Des défenseurs des droits juridiques, des universitaires et des groupes de femmes nous ont indiqué que certains de ces textes comprenaient l'ordonnance sur le droit coutumier local (déclaration n° 4) en matière d'héritage et la loi sur la citoyenneté - sur l'octroi de la citoyenneté et la modification de la loi sur le mariage de 1971.

 

L'une des options envisagées pourrait être une loi globale sur la violence fondée sur le sexe, interdisant toutes les formes de violence à l'égard des femmes.

 

Même les meilleures lois en vigueur ne signifient pas grand-chose si elles ne sont pas réellement mises en œuvre : cela implique une sensibilisation aux droits et aux procédures juridiques qui doit être diffusée jusqu'au niveau des quartiers.

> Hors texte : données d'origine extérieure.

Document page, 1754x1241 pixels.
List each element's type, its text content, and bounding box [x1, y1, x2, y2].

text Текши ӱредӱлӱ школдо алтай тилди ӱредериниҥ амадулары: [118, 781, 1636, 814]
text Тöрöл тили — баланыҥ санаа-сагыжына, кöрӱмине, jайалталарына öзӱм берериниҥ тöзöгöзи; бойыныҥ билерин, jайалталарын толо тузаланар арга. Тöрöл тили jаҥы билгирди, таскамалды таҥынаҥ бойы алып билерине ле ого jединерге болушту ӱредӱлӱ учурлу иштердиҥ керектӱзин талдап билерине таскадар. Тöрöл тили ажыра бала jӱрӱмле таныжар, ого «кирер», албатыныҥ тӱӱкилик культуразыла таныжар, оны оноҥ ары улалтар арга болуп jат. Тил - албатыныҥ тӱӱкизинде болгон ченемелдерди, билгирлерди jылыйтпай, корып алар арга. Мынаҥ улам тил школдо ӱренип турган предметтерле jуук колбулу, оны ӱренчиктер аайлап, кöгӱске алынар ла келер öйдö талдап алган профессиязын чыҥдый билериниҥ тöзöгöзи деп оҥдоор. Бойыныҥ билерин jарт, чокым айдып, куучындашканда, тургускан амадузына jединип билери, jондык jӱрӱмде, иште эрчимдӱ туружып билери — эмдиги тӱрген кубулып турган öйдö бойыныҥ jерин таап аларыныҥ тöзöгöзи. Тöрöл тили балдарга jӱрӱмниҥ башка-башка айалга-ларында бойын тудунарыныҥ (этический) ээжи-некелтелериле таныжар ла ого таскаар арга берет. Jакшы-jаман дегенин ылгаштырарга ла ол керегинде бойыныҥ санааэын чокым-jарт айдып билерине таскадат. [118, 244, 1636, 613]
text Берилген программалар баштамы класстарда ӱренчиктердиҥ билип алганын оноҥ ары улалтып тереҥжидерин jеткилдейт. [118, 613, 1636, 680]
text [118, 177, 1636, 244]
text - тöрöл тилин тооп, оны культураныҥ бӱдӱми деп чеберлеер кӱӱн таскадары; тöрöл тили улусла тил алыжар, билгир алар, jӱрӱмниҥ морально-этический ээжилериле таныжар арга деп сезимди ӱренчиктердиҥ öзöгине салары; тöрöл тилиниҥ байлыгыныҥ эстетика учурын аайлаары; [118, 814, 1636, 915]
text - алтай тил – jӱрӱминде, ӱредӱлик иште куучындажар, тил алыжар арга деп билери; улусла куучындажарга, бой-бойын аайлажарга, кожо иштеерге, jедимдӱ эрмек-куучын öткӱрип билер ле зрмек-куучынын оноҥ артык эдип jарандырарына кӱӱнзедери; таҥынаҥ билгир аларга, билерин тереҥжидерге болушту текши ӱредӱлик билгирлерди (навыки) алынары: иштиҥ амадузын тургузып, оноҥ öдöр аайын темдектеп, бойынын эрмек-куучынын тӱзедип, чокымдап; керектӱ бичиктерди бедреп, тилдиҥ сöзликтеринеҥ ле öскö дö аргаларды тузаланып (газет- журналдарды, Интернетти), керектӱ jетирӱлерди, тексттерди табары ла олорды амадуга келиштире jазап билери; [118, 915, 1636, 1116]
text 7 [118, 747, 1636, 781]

En outre, il est également nécessaire de modifier les normes de genre enracinées et "collantes" qui limitent l'efficacité des réformes juridiques. 

 

Nous avons également appris et nous sommes sentis humbles face aux voix fortes qui, à l'intérieur et à l'extérieur du gouvernement, se sont faites les championnes du changement. La Tanzanie dispose d'un ensemble dynamique de parties prenantes qui font partie du dialogue politique, mais qui doivent également être présentes à la table des négociations.

 

Women, Business and the Law s'engage à produire des données et des connaissances pour soutenir le gouvernement tanzanien. La Banque mondiale est prête à soutenir le gouvernement dans ses entreprises de réforme.